Core values: Corporate benchmark launches to measure human rights
After more than a year of consultations with over 400 contributors, a consortium led by Aviva Investors, and including Calvert Investments and the sustainable investment research firm Vigeo Eiris, has produced a 150-page pilot methodology for the Corporate Human Rights Benchmark (CHRB), which will publish its first ranking — of the top 100 companies from the agricultural products, apparel and extractives industries — in November.
"We do not yet have a wide-scale, publicly available way of identifying how companies are performing," CHRB Steering Committee Chair Steve Waygood of Aviva Investors wrote in the report’s introduction. "As a result, companies and investors are not routinely incorporating the costs of getting human rights wrong or right into their investment decisions."
Inspired by the Guiding Principles on Business and Human Rights (PDF), authored by John Ruggie and endorsed by the United Nations’ Human Rights Council in 2010, the pilot methodology of CHRB adds weighting to the five key performance indicators — leadership, governance, management systems, performance and reporting/transparency — that were announced in July.
Embedding respect for human rights and due diligence will make up 25 percent of the score of corporations being benchmarked, while two aspects of performance — corporate human rights practices and responses to serious allegations — each will make up 20 percent of company scores.
"Given the recent establishment of the U.N. Guiding Principles as the first clear baseline for how businesses should conduct their activities to avoid negative impacts on people, many companies are only beginning to implement or improve their human rights related policies, processes, practices and responses," the report stated.
Creating such a baseline, however, presents challenges, the report stated: "Human rights are about the dignity of each and every human life and about the core values that make life worth living.
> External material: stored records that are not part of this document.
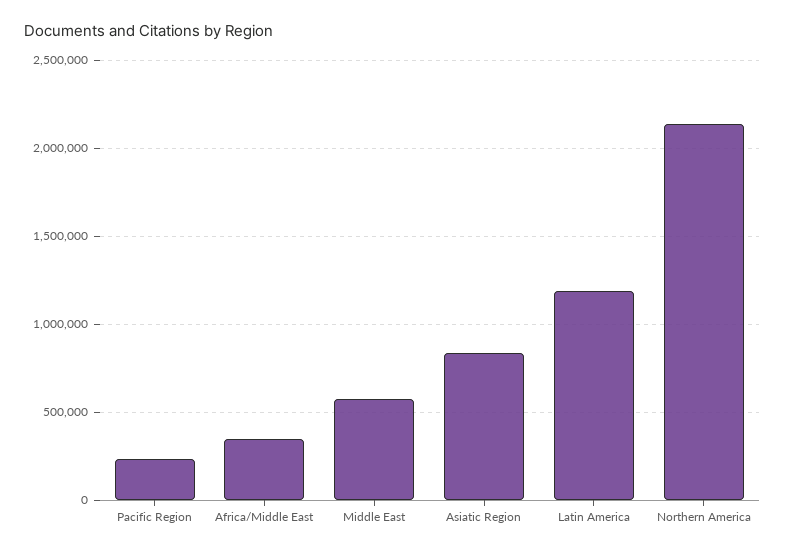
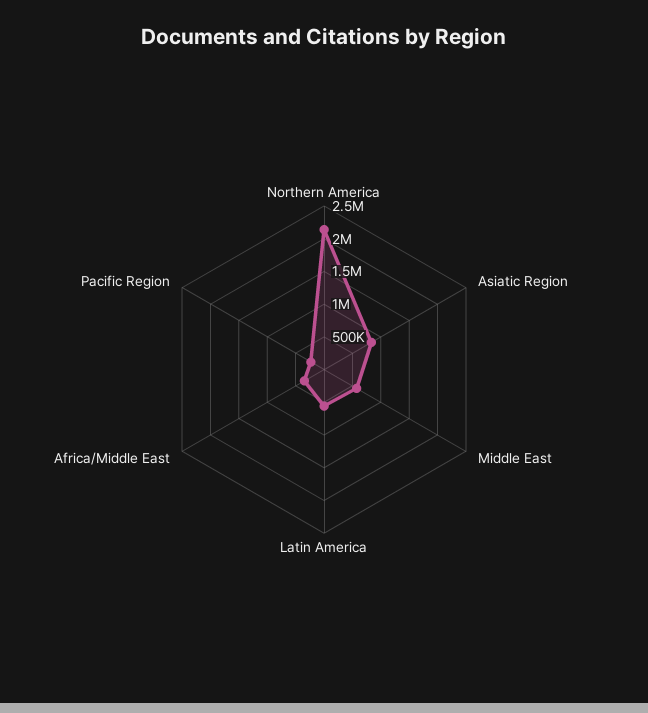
  {
    "Pacific Region": 250000,
    "Africa/Middle East": 350000,
    "Middle East": 550000,
    "Asiatic Region": 850000,
-   "Latin America": 1200000,
+   "Latin America": 500000,
    "Northern America": 2150000
  }

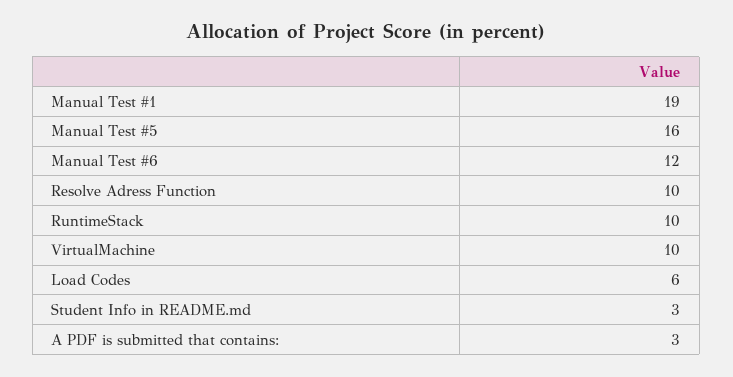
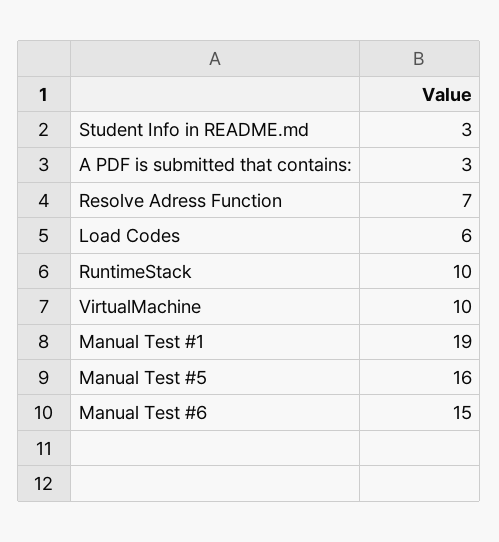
  {
    "Manual Test #1": 19,
    "Manual Test #5": 16,
-   "Manual Test #6": 12,
+   "Manual Test #6": 15,
-   "Resolve Adress Function": 10,
+   "Resolve Adress Function": 7,
    "RuntimeStack": 10,
    "VirtualMachine": 10,
    "Load Codes": 6,
    "Student Info in README.md": 3,
    "A PDF is submitted that contains:": 3
  }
Ultimately, that is very hard to measure."
The initial solution for CHRB members and contributors to the methodology rests in the following key features: transparency; policies, processes, practices and responses; international and industry specific standards; key industry risks; and comparability, which, according to the report, "is vital in order for the CHRB to track progress over time."
The pilot benchmark will be published in November. Participants in the benchmark expect that it will continue to be updated with successive iterations.
"Respecting rights should ultimately be a competitive advantage," Waygood of Aviva stated. "By creating a comparative ranking, companies will be incentivized to race to the top of the annual benchmark. The benchmark will be public, meaning all stakeholders can draw their own conclusions about which companies are living up to society’s basic expectations. The leaders deserve to be recognized while the laggards should be pressed to improve. This is good for responsible companies, long term shareholders and society more broadly."
Investors were quick to praise the development of the CHRB.
"Benchmarking human rights performance of companies, especially those with large global supply chains, is critically important to workers and affected communities impacted by corporate activity," said David Schilling, senior program director for Human Rights and Resources at the Interfaith Center on Corporate Responsibility (ICCR).
"ICCR is especially pleased that the CHRB includes a ‘No Fees’ component which focuses on the prohibition of workers paying fees to obtain employment and on employers restricting workers’ movement through the retention of personal papers."